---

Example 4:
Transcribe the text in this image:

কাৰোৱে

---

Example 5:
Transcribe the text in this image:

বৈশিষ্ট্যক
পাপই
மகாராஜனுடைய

· · · · · · ·

◆ The task ◆
After reading the lines above, reproduce them all exactly.

◆ Answer space ◆
---

Example 4:
Transcribe the text in this image:

কাৰোৱে

---

Example 5:
Transcribe the text in this image:

বৈশিষ্ট্যক
পাপই
மகாராஜனுடைய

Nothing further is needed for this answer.